Development of adaptive neuro-fuzzy inference systems and a user interface for bovine abortive diseases prediction
摘要
Abortive bovine diseases engender significant economic and sanitary challenges to dairy livestock. This study addresses the critical need for improved diagnostic tools by developing new predictive models for four abortive pathogens: (i) Bovine Viral Diarrhea virus (BVDV); (ii) Coxiella burnetii; (iii) Chlamydia abortus, and (iv) Toxoplasma gondii. An advanced hybrid metaheuristic approach, combining Particle Swarm Optimization (PSO) with an Adaptive Neuro-Fuzzy Inference System (ANFIS), was employed in order to create robust and accurate predictive models using a comprehensive dataset of 375 bovine’s samples, collected from six districts in Algeria.
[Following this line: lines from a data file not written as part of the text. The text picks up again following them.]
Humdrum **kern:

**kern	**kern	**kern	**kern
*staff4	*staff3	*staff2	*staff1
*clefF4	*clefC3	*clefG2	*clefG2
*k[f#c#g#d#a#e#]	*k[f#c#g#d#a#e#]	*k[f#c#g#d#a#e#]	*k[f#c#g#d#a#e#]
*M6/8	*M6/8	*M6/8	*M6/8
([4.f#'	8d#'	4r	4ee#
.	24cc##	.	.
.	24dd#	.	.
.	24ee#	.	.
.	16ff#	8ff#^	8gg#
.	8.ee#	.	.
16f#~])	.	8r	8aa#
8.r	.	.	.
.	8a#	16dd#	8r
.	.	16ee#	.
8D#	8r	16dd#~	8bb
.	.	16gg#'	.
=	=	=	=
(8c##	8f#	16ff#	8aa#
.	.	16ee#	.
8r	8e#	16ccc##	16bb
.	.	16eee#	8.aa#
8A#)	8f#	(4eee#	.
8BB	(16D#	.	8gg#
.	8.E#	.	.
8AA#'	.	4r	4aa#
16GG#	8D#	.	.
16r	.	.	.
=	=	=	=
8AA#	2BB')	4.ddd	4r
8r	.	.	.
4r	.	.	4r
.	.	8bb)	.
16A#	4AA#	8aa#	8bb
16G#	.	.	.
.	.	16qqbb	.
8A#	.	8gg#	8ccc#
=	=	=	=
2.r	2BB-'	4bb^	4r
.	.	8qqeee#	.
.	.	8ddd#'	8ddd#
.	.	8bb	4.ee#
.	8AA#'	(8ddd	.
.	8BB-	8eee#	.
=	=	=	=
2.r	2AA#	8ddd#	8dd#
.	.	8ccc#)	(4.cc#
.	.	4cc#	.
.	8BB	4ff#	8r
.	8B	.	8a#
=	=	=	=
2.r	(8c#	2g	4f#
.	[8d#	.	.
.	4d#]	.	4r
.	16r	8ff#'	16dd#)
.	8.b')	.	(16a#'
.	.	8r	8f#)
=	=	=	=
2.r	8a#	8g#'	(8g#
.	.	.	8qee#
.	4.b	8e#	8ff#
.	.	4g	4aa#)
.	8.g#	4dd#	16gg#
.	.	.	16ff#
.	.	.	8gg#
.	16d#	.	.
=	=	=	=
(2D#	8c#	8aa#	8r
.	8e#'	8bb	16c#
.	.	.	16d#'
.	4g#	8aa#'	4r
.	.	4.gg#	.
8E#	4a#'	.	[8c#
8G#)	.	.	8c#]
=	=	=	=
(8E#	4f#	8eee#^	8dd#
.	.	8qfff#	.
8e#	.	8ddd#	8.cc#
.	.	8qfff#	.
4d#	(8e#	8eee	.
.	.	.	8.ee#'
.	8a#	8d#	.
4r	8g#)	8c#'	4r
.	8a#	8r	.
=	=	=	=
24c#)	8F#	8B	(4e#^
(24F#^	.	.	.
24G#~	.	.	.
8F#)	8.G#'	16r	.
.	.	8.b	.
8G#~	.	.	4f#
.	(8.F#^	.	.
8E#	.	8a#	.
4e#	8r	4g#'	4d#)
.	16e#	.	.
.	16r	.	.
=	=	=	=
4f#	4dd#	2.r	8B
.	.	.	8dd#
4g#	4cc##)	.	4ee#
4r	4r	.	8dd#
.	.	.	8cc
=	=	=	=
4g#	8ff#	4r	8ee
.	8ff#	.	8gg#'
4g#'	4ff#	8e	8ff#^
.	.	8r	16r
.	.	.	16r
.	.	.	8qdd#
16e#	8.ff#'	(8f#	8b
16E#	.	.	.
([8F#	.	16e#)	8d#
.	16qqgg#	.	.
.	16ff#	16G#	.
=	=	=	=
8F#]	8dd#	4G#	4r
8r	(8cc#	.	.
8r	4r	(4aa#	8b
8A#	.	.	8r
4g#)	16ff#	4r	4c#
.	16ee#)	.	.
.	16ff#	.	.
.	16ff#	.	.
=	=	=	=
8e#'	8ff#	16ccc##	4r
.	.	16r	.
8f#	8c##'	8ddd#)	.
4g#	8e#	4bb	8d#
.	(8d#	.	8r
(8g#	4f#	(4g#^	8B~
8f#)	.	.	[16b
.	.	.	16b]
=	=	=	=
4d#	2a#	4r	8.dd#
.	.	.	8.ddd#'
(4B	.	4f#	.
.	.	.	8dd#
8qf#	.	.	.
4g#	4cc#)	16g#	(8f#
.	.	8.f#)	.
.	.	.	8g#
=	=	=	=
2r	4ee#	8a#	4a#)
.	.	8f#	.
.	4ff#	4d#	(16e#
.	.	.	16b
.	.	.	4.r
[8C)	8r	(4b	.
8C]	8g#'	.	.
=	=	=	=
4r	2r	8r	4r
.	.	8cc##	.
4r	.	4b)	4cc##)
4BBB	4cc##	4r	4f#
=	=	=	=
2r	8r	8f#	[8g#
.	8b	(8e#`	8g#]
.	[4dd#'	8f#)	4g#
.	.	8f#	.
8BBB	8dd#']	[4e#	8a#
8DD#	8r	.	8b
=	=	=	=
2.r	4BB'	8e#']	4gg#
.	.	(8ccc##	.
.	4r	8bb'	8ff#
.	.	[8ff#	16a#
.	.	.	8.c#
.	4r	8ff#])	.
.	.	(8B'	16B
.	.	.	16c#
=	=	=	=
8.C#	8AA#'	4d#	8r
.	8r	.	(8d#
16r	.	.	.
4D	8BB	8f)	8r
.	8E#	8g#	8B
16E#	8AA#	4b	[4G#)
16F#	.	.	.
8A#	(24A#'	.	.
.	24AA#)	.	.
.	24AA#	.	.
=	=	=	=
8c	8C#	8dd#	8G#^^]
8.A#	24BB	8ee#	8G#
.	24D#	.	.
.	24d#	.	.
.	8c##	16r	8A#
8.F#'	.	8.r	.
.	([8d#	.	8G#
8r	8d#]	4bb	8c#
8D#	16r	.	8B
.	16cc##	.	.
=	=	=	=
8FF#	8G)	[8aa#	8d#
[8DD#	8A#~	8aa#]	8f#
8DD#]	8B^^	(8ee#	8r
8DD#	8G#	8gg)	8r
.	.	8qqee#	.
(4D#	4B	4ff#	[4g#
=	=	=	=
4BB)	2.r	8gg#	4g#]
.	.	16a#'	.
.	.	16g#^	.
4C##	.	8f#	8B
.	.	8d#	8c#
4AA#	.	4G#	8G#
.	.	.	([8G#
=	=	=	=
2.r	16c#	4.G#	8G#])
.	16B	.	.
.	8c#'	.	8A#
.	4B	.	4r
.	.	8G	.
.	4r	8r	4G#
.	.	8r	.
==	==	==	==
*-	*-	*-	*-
ELISA test was used to detect antibodies anti four abortive pathogens. Ten relevant risk factors, including geographic location, age, breed, and husbandry practices, were considered. The PSO algorithm optimized the ANFIS parameters to enhance prediction accuracy for each disease. Model performance was evaluated using training–validation splitting and K-fold cross-validation. The developed models demonstrated high sensitivity (generally > 89%) and good overall accuracy (mostly 85–90%) in both training and validation datasets. Notably, the study translated these sophisticated models into a user-friendly graphical interface, “Bovine Abortive Diseases Diag 2025”, developed in MATLAB. This interface allows veterinarians and researchers to input risk factors and receive immediate predictions on the infection likelihood for each of the four diseases, bridging the gap between advanced modeling and practical field applications.